GHW-based Necessary and Sufficient Conditions for Support Constrained Generator Matrices

TL;DR

This paper establishes new necessary and sufficient conditions for support constrained generator matrices in general linear codes using generalized Hamming weights, extending previous conjectures and results.

Contribution

It introduces GHW-based necessary and sufficient conditions for support constrained generator matrices of general linear codes over arbitrary fields, generalizing prior work on MDS codes.

Findings

GHW-based necessary and sufficient conditions for general linear codes.

Counterexamples showing direct generalization of GM-MDS conjecture fails.

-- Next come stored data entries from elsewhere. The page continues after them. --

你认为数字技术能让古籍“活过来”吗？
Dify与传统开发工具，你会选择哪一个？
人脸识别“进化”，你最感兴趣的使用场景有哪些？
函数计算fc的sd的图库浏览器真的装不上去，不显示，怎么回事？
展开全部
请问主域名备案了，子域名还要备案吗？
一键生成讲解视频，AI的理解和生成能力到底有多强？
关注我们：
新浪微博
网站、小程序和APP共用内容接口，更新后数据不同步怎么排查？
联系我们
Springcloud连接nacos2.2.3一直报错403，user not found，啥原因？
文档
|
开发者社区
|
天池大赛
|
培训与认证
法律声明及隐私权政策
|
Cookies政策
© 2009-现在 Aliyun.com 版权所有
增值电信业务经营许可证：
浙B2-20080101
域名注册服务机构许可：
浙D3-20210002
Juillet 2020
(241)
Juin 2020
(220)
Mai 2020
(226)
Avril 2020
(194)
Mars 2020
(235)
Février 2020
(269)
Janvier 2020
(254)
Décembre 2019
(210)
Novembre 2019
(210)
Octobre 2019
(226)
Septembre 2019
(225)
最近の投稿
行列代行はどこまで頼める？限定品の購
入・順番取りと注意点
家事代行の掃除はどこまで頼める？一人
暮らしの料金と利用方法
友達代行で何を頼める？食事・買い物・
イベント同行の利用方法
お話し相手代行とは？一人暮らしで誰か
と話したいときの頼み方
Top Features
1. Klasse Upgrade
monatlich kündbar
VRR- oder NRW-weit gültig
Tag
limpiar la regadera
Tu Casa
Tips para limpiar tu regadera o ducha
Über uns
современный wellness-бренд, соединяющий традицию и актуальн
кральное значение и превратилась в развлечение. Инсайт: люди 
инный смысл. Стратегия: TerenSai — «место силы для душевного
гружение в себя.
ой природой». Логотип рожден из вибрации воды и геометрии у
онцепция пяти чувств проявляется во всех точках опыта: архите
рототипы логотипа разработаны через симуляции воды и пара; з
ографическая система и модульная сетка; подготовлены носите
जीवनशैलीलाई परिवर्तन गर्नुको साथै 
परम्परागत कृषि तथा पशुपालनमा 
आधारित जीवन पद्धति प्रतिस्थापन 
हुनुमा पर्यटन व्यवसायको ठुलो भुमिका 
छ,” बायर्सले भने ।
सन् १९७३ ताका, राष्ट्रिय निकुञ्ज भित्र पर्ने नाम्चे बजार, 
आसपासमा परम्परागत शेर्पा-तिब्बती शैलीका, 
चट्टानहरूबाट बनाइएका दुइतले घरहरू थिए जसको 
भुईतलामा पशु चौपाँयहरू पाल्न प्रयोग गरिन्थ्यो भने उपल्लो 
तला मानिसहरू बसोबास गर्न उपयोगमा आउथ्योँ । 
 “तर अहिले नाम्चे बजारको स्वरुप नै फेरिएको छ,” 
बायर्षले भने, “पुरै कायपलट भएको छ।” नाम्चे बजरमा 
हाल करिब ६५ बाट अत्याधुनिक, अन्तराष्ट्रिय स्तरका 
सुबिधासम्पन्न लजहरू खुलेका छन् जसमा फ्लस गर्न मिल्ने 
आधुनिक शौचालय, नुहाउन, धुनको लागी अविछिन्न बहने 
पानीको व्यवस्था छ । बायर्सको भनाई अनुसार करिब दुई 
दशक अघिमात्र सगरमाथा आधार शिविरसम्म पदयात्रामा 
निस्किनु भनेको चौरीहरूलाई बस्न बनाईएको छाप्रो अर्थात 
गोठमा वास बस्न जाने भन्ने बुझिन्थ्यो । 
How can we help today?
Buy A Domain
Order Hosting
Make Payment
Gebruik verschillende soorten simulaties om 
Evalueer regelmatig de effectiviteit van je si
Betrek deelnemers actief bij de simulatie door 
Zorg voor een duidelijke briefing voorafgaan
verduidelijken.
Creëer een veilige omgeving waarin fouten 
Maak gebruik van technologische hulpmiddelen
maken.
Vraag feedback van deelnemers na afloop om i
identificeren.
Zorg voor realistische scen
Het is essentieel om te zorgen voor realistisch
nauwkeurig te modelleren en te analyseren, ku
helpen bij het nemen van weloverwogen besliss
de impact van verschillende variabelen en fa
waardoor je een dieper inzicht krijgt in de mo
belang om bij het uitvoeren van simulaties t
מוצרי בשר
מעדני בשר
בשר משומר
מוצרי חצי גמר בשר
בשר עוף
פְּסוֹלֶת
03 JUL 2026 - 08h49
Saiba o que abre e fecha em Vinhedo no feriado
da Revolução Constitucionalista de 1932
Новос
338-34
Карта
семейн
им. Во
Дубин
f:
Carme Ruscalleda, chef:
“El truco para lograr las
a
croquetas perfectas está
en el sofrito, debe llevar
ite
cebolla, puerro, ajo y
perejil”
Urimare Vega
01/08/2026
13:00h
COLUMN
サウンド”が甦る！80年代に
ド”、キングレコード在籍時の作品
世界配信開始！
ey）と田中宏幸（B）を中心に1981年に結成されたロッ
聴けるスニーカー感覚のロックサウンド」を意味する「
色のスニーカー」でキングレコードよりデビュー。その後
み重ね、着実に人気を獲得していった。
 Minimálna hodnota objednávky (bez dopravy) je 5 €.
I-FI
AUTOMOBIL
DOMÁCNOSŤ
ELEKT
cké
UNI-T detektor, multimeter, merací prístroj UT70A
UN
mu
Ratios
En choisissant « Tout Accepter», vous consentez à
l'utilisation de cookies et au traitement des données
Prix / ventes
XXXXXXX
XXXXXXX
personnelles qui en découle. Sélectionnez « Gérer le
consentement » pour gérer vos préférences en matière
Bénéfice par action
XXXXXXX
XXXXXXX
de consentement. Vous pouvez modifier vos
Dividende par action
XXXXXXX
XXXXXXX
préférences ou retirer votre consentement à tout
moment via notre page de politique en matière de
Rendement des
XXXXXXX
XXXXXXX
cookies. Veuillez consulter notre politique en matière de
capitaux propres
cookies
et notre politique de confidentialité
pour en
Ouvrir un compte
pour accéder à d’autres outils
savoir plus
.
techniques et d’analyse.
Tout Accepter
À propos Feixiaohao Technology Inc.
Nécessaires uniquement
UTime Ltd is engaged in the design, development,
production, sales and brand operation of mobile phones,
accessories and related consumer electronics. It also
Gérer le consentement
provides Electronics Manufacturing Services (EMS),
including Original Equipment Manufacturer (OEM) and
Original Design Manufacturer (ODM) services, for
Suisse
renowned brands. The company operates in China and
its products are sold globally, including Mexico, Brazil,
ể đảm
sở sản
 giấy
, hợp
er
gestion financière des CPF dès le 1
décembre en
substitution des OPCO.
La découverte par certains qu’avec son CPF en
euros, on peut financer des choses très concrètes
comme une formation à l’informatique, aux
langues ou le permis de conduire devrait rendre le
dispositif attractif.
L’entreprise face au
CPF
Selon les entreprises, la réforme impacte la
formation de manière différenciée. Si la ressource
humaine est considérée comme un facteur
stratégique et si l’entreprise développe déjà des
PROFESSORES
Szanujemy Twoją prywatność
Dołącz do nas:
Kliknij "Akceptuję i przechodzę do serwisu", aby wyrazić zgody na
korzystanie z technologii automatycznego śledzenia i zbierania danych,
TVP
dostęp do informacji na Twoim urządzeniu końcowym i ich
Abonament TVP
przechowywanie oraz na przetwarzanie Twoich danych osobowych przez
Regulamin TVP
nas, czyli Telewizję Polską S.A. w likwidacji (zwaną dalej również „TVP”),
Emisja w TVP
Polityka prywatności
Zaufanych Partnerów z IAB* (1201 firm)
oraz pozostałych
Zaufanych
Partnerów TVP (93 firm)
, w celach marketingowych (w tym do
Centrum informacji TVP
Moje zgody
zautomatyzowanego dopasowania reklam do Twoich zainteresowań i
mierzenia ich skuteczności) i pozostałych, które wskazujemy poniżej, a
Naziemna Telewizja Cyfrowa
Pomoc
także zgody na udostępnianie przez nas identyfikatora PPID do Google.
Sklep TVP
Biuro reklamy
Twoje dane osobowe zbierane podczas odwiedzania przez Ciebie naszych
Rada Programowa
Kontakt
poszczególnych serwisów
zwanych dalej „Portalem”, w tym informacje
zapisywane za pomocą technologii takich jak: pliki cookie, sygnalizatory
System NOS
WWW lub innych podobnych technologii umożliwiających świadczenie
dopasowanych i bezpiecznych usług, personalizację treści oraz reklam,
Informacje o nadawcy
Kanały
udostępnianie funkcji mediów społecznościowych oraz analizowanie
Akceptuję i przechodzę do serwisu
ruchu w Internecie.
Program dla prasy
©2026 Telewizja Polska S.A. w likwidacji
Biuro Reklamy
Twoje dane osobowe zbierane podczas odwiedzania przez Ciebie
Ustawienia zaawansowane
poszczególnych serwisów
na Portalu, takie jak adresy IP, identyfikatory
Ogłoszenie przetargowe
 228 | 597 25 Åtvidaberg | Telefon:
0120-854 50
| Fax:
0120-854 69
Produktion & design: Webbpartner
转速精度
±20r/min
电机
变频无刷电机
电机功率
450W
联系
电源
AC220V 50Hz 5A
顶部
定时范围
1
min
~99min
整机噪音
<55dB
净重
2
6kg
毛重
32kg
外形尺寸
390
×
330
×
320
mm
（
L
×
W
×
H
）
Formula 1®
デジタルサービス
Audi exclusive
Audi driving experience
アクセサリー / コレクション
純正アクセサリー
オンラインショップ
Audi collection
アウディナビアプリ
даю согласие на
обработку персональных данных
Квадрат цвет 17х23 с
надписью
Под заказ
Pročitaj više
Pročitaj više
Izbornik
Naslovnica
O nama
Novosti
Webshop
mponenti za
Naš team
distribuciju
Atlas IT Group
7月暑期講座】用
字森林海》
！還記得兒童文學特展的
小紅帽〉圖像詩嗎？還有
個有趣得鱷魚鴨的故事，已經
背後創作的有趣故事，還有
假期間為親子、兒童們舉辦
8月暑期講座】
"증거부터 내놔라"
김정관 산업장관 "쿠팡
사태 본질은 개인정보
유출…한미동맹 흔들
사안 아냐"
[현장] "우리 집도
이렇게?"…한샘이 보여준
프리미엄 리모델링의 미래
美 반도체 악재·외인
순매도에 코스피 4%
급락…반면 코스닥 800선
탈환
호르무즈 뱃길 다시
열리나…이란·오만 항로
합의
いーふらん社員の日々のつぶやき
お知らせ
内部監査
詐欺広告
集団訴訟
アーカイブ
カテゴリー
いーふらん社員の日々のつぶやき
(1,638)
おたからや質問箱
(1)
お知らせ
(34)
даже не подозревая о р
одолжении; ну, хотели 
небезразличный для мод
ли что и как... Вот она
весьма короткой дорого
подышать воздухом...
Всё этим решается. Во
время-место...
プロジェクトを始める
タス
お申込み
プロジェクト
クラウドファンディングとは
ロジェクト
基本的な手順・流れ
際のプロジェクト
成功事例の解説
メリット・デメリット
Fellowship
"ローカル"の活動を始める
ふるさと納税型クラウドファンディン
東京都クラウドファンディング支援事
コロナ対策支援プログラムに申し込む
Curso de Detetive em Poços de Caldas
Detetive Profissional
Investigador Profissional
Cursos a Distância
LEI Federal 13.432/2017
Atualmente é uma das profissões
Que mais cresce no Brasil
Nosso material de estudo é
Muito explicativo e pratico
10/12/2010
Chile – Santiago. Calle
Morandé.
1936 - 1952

Specific GHW-based conditions for binary simplex and q-ary Reed-Muller codes.

Abstract

Support constrained generator matrix for a linear code has been an active topic in recent years. The necessary and sufficient condition for the existence of MDS codes over small fields with support constrained generator matrices were conjectured by Dau, Song, Yuen in 2014. This GM-MDS conjecture was proved independently by Lovett and Yildiz-Hassibi in 2018. In this paper we propose the necessary and sufficient conditions for support constrained generator matrices of general linear codes based on the generalized Hamming weights. It is proved that the direct generalization of the GM-MDS conjecture for $2$-MDS codes and algebraic geometry codes is not true over arbitrary fields. We propose and prove a GHW-based sufficient condition for support constrained matrices of general linear codes. This is the first sufficient condition for the existence of support constrained generator matrices for general linear codes over arbitrary finite fields. Moreover a weaker GHW-based sufficient condition for support constrained generator matrices are given for the binary simplex code and the first order $q$-ary Reed-Muller codes.